» **Required work**: Make an exact copy of the entries, and keep any pictures out of it.
*** Extracted information ***
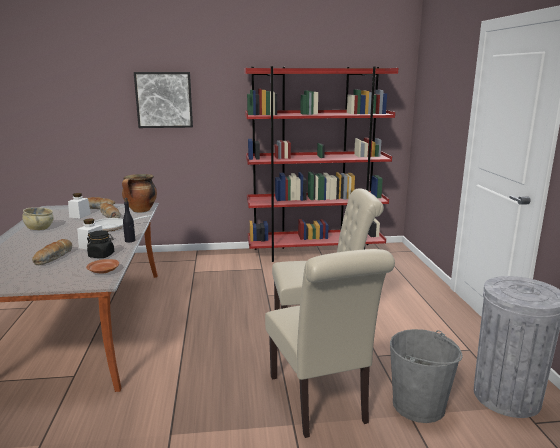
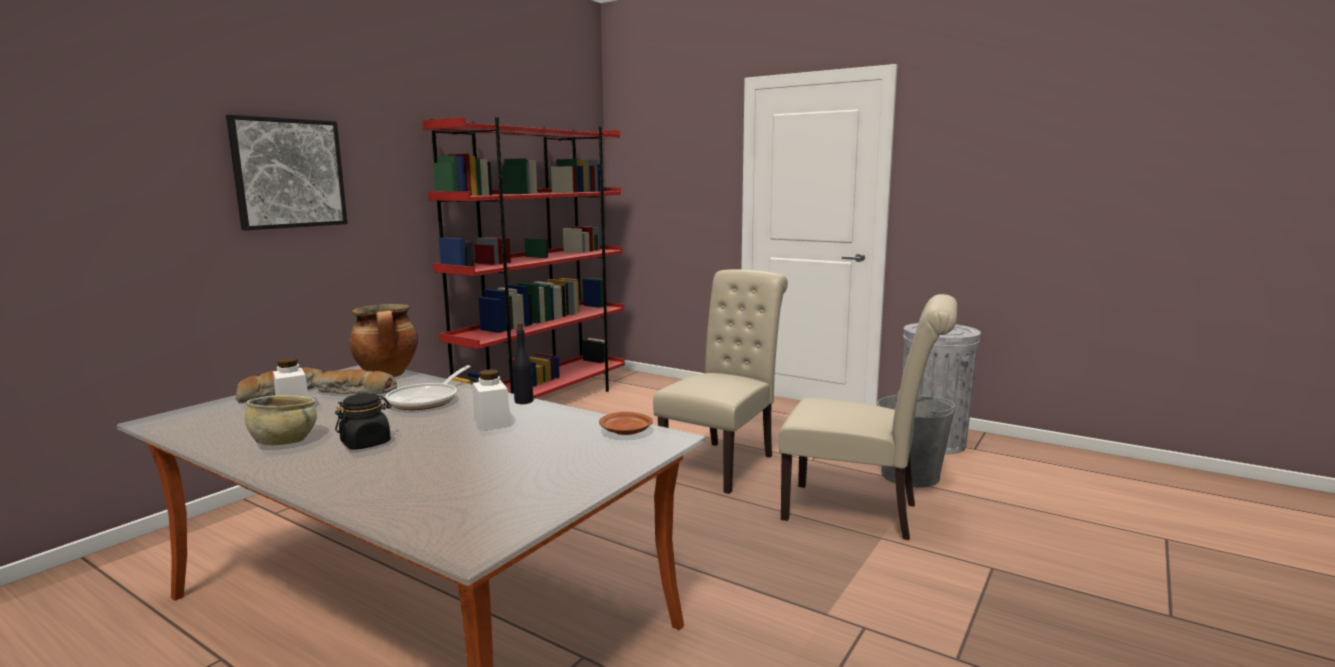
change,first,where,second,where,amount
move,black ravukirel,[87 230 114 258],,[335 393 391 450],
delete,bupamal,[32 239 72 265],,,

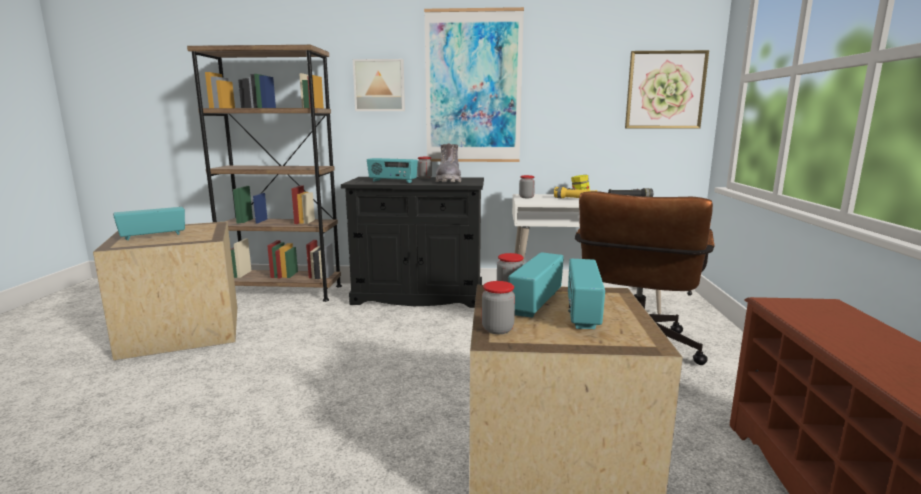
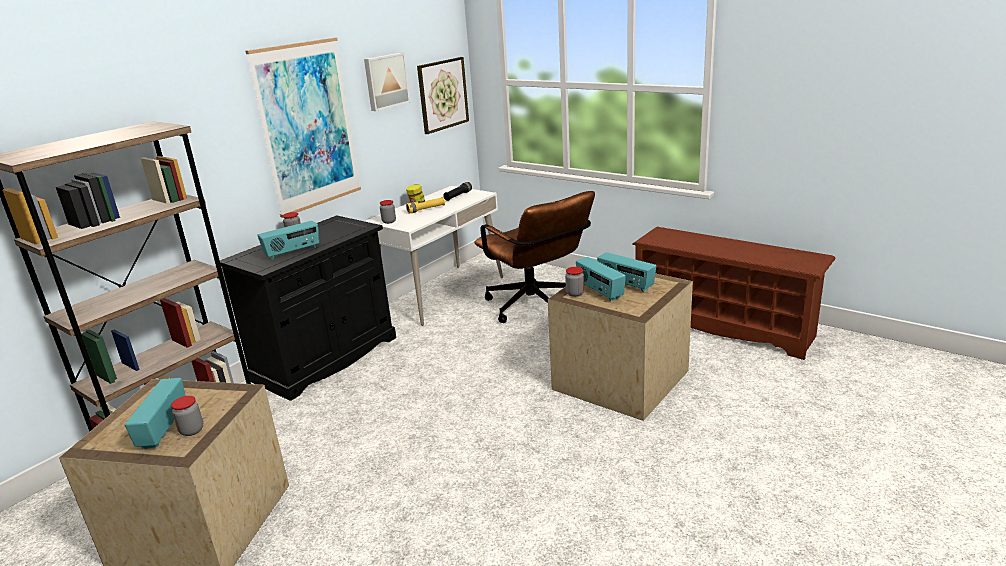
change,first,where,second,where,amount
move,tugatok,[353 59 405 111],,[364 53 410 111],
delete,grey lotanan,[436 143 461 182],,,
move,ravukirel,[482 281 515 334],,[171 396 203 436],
*** End of Extracted information ***
» **Answer box**:
change,first,where,second,where,amount
move,black ravukirel,[87 230 114 258],,[335 393 391 450],
delete,bupamal,[32 239 72 265],,,

change,first,where,second,where,amount
move,tugatok,[353 59 405 111],,[364 53 410 111],
delete,grey lotanan,[436 143 461 182],,,
move,ravukirel,[482 281 515 334],,[171 396 203 436],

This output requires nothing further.